Carmelo Bene

Roméo et Juliette

Archive 1977
Opéra Comique – Opéra Studio
1 janvierjan.
1/3

Roméo et Juliette
histoire de Shakespeare
selon Carmelo Bene

Le public français connaît Carmelo Bene cinéaste et acteur. Pour la première fois, il va rencontrer l'homme de théâtre à travers deux de ses nombreuses mises en scène : Roméo et Juliette (histoire de Shakespeare), créée fin 1976, où encore une fois après Hamlet dont il a fait quatre versions théâtrales et un film, Carmelo Bene se sert de Shakespeare comme prétexte, comme d'une enveloppe dont il veut ignorer la lettre.

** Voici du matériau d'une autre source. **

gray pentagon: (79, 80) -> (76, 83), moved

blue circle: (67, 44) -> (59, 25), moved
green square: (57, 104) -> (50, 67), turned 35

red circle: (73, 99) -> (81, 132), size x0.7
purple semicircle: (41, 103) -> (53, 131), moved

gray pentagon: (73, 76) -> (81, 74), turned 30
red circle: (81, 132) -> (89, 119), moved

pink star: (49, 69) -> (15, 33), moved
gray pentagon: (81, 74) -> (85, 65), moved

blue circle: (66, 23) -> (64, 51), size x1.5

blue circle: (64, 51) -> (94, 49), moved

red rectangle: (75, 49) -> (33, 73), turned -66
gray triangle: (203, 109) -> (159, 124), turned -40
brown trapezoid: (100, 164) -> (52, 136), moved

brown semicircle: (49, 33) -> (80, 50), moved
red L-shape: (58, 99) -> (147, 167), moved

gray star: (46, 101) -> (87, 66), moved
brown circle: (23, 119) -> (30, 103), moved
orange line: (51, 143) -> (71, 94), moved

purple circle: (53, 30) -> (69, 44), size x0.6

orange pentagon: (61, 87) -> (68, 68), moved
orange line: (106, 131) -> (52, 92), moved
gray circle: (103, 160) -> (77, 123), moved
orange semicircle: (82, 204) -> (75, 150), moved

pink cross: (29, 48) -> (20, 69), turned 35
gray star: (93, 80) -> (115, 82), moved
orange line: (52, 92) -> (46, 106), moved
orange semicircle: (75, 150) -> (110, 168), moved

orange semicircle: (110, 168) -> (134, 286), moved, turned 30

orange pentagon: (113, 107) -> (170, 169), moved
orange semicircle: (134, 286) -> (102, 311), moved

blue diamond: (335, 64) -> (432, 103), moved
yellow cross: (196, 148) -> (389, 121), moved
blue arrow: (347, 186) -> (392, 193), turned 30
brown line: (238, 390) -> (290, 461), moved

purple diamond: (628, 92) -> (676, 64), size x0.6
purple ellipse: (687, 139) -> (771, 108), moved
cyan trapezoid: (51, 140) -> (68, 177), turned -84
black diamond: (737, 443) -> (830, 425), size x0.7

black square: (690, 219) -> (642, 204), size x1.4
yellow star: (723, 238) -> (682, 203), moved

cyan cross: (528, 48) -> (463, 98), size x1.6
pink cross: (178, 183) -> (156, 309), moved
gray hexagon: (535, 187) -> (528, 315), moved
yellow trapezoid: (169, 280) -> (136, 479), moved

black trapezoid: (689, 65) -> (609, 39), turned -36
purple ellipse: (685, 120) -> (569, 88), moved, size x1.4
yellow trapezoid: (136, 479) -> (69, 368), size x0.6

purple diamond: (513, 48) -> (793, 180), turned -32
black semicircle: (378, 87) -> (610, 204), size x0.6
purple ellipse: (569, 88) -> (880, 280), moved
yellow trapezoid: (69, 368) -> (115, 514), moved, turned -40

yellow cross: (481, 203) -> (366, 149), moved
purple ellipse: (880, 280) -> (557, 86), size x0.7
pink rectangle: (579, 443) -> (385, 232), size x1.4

Il retisse un texte fruit d'accouplements culturels presque dûs au hasard, le hasard dicté par le plaisir des sons. La scène n'est plus donnée par le décor et le jeu des acteurs ; elle est dictée par la voix triple de Carmelo Bene (enregistrée en direct et en play-back), qui comme dans Notre-Dame-des-Turcs organise ainsi des espaces scéniques nouveaux. Son goût profond du plagiat comme double le conduit à la fois au plagiat du texte shakespearien et au plagiat de l'acteur en tant que personnage, Carmelo Bene interprète un Mercutio inattendu qui vampirise Roméo à qui il ne reste qu'une silhouette sans âme. Tous les personnages ne mettent en scène que le jeu complexe des métaphores qui découlent d'eux, des situations vagues et du plaisir de la théâtralité. S.A.D.E. ou libertinage et décadence de la fanfare des carabiniers de la gendarmerie salentine est une création antérieure à Roméo et Juliette (1974) et les effets théâtraux recherchés sont fort différents. Ce spectacle met en scène et en musique les vicissitudes d'un serviteur zélé envers son maître. Le serviteur - Carmelo Bene propose son maitre - Cosimo Cinieri qui essaie vainement de parvenir à l'orgasme en se masturbant pendant les deux heures du spectacle, les diverses stations d'une inutile descente aux enfers. Le Marquis de Sade, que le titre du spectacle et quelques-unes des situations de l'intrigue semblent évoquer, n'est pas ici l'objet d'un essai critique. Il n'est lui aussi comme Shakespeare qu'un prétexte théâtral parmi tant d'autres - y compris la fanfare - pour la mise en scène d'une série de lieux communs qui fondent et nourissent les traditions existentielles et culturelles de l'Occident et qu'un quart de la scène subversif démystifie. Ce spectacle sera présenté dans une nouvelle version et en français.
(Documentation : Jean-Paul Manganaro).